Presenti, tra i molti altri, studiosi come Fausto Malcovati, Martina Treu o Gerardo Guccini, critici come Massimo Marino, Renato Palazzi o Claudia Cannella, compagni di strada delle Albe come Mandiaye N’Diaye. Se siete curiosi di sapere cosa è emerso nei Parlamenti ravennati, non vi resta che aspettare la pubblicazione degli atti che dovrebbe – nell’auspicio degli organizzatori – raccogliere tutti gli interventi degli intensi giorni di dibattito e scambio avvenuti tra l’11 e il 14 aprile.

Stratagemmi ha partecipato al Parlamento dedicato all’avventura della non-scuola: e qui – partendo da Aristofane, passando per Majakovskij e arrivando fino al Living Theatre – si sono ripercorsi i molti ‘numi tutelari’ dell’esperienza che ha forse più fortemente caratterizzato l’identità e l’anima delle Albe. Ad aprire la discussione e a scaldare i pensieri è stato un film di Alessandro Renda e Francesco Tedde sull’edizione veneziana di Eresia della felicità: uno spettacolo unitario – o meglio un esplosivo tributo a Majakovskij – nato da diversi laboratori di non-scuola tenuti tra Asseggiano (zona periferica di Mestre), Venezia centro e Marghera. La testimonianza video di Renda è coinvolgente e appassionata, come può essere un frammento di vita rielaborato da chi l’ha nella sua storia e sotto la pelle. Gli applausi dei presenti al film sono calorosi e commossi, ad affermare l’adesione e l’ammirazione per quell’utopia realizzata che la non-scuola pare ogni volta in grado di attuare. Una scommessa che Marco Martinelli e le Albe sembrano continuamente voler rilanciare, ampliare per dimensioni e impatto.

Ed ecco perché Pinocchio, in scena negli stessi giorni dei Parlamenti, è allo stesso tempo una naturale conseguenza delle passate esperienze e una follia mai tentata, un traguardo nuovo e sorprendente. Se già Eresia della felicità – tanto della sua edizione veneziana tanto in quella presentata a Santarcangelo (leggi la recensione di Stratagemmi) – mirava a riunire in un’unica performance diverse esperienze laboratoriali, questo meraviglioso Pinocchio fa un passo ulteriore. Il primo dato è quello numerico: sul palco, al Teatro Rasi, ci sono oltre 200 adolescenti, di ogni età, provenienza, colore, peso, altezza. Il secondo dato è quello scenico-drammaturgico: in soli 15 giorni di prove collettive, Marco Martinelli (con l’aiuto delle instancabili guide) ha messo insieme uno spettacolo unitario, che procede da episodio a episodio senza strappi né cesure.
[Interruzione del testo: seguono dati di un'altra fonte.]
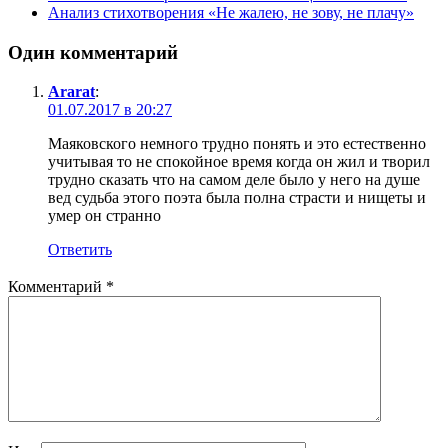
Анализ стихотворения «Не жалею, не зову, не плачу»
Один комментарий
Ararat
:
01.07.2017 в 20:27
Маяковского немного трудно понять и это естественно
учитывая то не спокойное время когда он жил и творил
трудно сказать что на самом деле было у него на душе
вед судьба этого поэта была полна страсти и нищеты и
умер он странно
Ответить
Комментарий
*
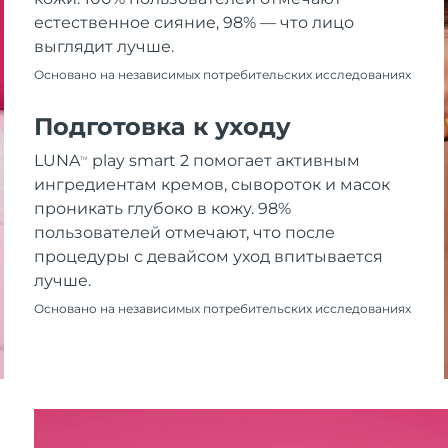
естественное сияние, 98% — что лицо
выглядит лучше.
Основано на независимых потребительских исследованиях
Подготовка к уходу
LUNA
play smart 2 помогает активным
TM
ингредиентам кремов, сывороток и масок
проникать глубоко в кожу. 98%
пользователей отмечают, что после
процедуры с девайсом уход впитывается
лучше.
Основано на независимых потребительских исследованиях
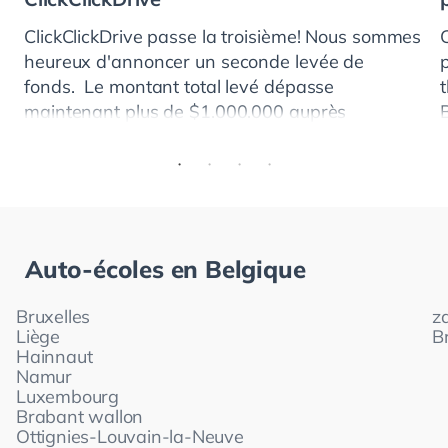
ClickClickDrive passe la troisième! Nous sommes
heureux d'annoncer un seconde levée de
fonds. Le montant total levé dépasse
maintenant plus de $1.000.000 auprès
d'investisseurs américains, allemands et
britanniques. ClickClickDr
Auto-écoles en
Belgique
Bruxelles
za
Liège
B
Hainnaut
Namur
Luxembourg
Brabant wallon
Ottignies-Louvain-la-Neuve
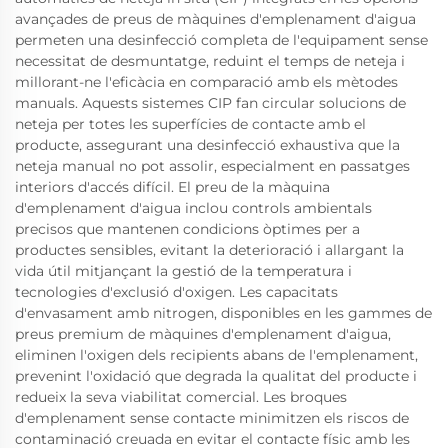
avançades de preus de màquines d'emplenament d'aigua
permeten una desinfecció completa de l'equipament sense
necessitat de desmuntatge, reduint el temps de neteja i
millorant-ne l'eficàcia en comparació amb els mètodes
manuals. Aquests sistemes CIP fan circular solucions de
neteja per totes les superfícies de contacte amb el
producte, assegurant una desinfecció exhaustiva que la
neteja manual no pot assolir, especialment en passatges
interiors d'accés difícil. El preu de la màquina
d'emplenament d'aigua inclou controls ambientals
precisos que mantenen condicions òptimes per a
productes sensibles, evitant la deterioració i allargant la
vida útil mitjançant la gestió de la temperatura i
tecnologies d'exclusió d'oxigen. Les capacitats
d'envasament amb nitrogen, disponibles en les gammes de
preus premium de màquines d'emplenament d'aigua,
eliminen l'oxigen dels recipients abans de l'emplenament,
prevenint l'oxidació que degrada la qualitat del producte i
redueix la seva viabilitat comercial. Les broques
d'emplenament sense contacte minimitzen els riscos de
contaminació creuada en evitar el contacte físic amb les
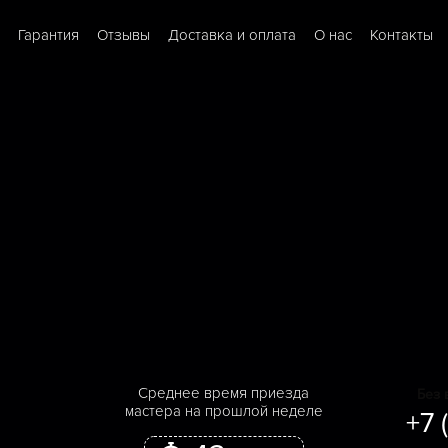
Гарантия
Отзывы
Доставка и оплата
О нас
Контакты
Cреднее время приезда
Без 
мастера на прошлой неделе
+7 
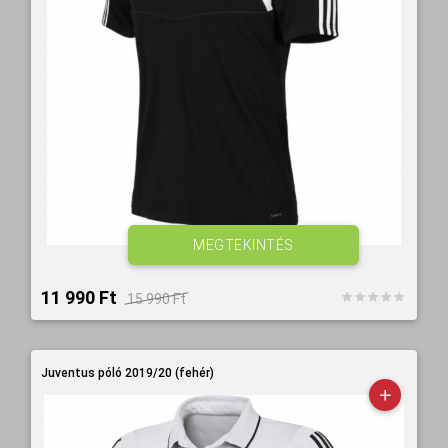
MEGTEKINTÉS
11 990 Ft‎
15 990 Ft‎
Juventus póló 2019/20 (fehér)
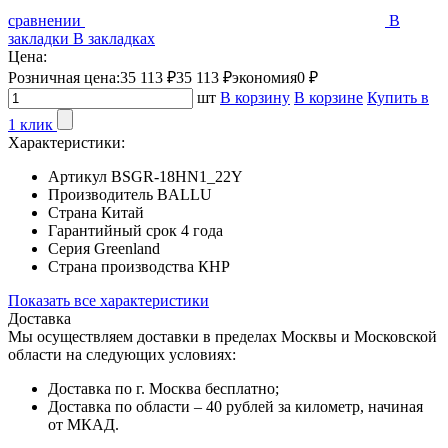
сравнении
В
закладки
В закладках
Цена:
Розничная цена:
35 113 ₽
35 113 ₽
экономия
0 ₽
шт
В корзину
В корзине
Купить в
1 клик
Характеристики:
Артикул
BSGR-18HN1_22Y
Производитель
BALLU
Страна
Китай
Гарантийный срок
4 года
Серия
Greenland
Страна производства
КНР
Показать все характеристики
Доставка
Мы осуществляем доставки в пределах Москвы и Московской
области на следующих условиях:
Доставка по г. Москва бесплатно;
Доставка по области – 40 рублей за километр, начиная
от МКАД.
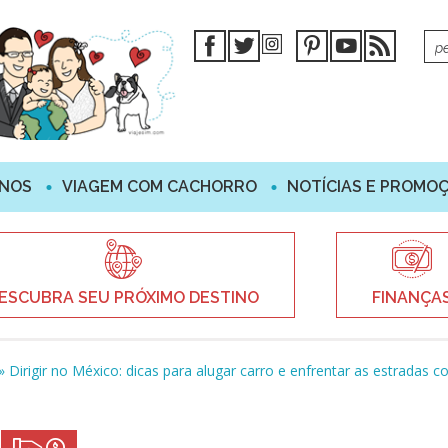
INOS
VIAGEM COM CACHORRO
NOTÍCIAS E PROMO
ESCUBRA SEU PRÓXIMO DESTINO
FINANÇA
»
Dirigir no México: dicas para alugar carro e enfrentar as estradas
Seduti tra il pubblico si resta commossi, strabiliati, quasi schiacciati dalla fiumana rosso-vestita di corpi, anime, volti, capelli, che invade il palco e il campo visivo; si guarda la scena a bocca aperta, cercando di spiegarsi come il teatro Rasi possa contenere un simile tornado, come le guide riescano a mantenere un ordine e una disciplina così precisi, come Martinelli sia riuscito in una simile sfida.
Ci si perde a guardare i gruppi che vibrano ai lati della sala in attesa di un nuovo ingresso, mai distratti, mai esterni al rito teatrale, mai sazi di quel loro furore adoloscenzial-dionisiaco. Ci si smarrisce a osservare questo o l’altro volto, ad ascoltare un accento brasiliano o romagnolo, a cercare di imprimere nella retina disorientata qualche istante di quella continua danza.
E viene da pensare, così come a Montale di fronte al tuffo di Esterina: “vi guardiamo noi, della razza di chi rimane a terra”.